PAGE TEXT
The retail example: Target. The company struggled earlier in the 2000s as it became just another discount store. Now (you can credit Netflix for a similar vision), the company is focusing on private-label products, like its Cat & Jack brand. Products that mean something to customers.

Partners + Napier highlighted the following quote from Brian Spaly, co-founder of Bonobos and Trunk Club. It speaks true to restaurants, too. “The idea that everybody needs to be terrified of Amazon is completely wrong. Everybody needs to figure out what makes them special and use those weapons to compete.”

BurgerFi, a fast casual launched in 2011, leans on a very specific message—beef that’s in the top 1 percent of all product worldwide. Read more about the chain’s growth here.

They have very defined selling points to a specific audience: chairs made from upcycled Coke bottles. Tables created from more than 700,000 upcycled milk jugs. Wood-panel walls designed from No. 2 Southern Pine Lumber—renowned for its renewable nature. Ten-foot fans that consume 66 percent less energy. Countertops made from 100 percent compressed recycled paper.

And this all fits and blares to an audience backed by store data. Thirty percent of the brand’s demographics are aged 25-30, with 55 percent female and 45 percent male. Less than 5 percent are 65-plus; less than 10 percent are 55–64. Know who the customer is and go out and meet them.

BurgerFi is also a brand that grew quickly out the gate before things shifted. Between 2013–2015 it added about 25–30 units per year. Executives then hit the pause button to focus on tech, accessibility, and the in-store experience—all in an effort to adapt to an oversaturated better-burger market. The chain opened a call center to field off-premises orders and lessen the four-wall stress for employees, which, in turn, bottlenecked service times. It also worked on GPS-enabled location services, kiosks, and other digital ordering platforms, among other customer-facing changes.

Takeaway

Partners + Napier sums it up. Restaurants have an opportunity, right now, amid the headwinds to build for lasting success. Diversify, connect more deeply with guests, and differentiate. “Those that do will survive the industry contraction and emerge on the other side with fewer competitors. Those that don’t will likely struggle to succeed in the new world,” it said.

COLLECTED MATERIAL

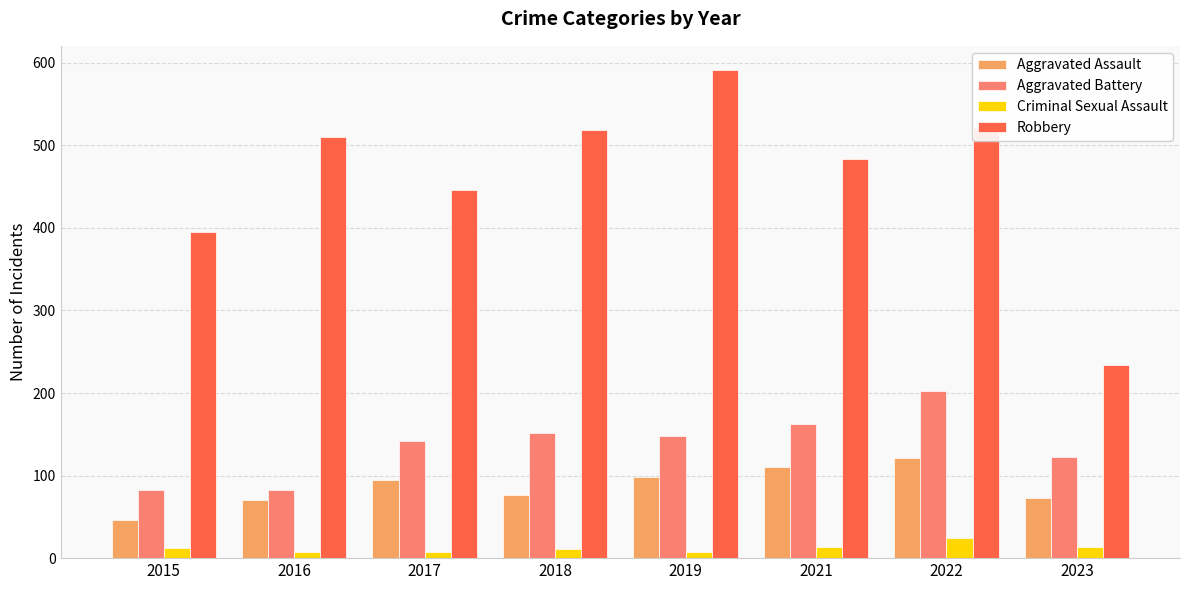

Is the value of Robbery at 2021 greater than the value of Criminal Sexual Assault at 2023?

Yes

PROBLEM
From the restaurant article, pull out word for word the passage that opens with the words containing "BurgerFi, a fast" and closes with "and meet them.".

YOUR SOLUTION
BurgerFi, a fast casual launched in 2011, leans on a very specific message—beef that’s in the top 1 percent of all product worldwide. Read more about the chain’s growth here.

They have very defined selling points to a specific audience: chairs made from upcycled Coke bottles. Tables created from more than 700,000 upcycled milk jugs. Wood-panel walls designed from No. 2 Southern Pine Lumber—renowned for its renewable nature. Ten-foot fans that consume 66 percent less energy. Countertops made from 100 percent compressed recycled paper.

And this all fits and blares to an audience backed by store data. Thirty percent of the brand’s demographics are aged 25-30, with 55 percent female and 45 percent male. Less than 5 percent are 65-plus; less than 10 percent are 55–64. Know who the customer is and go out and meet them.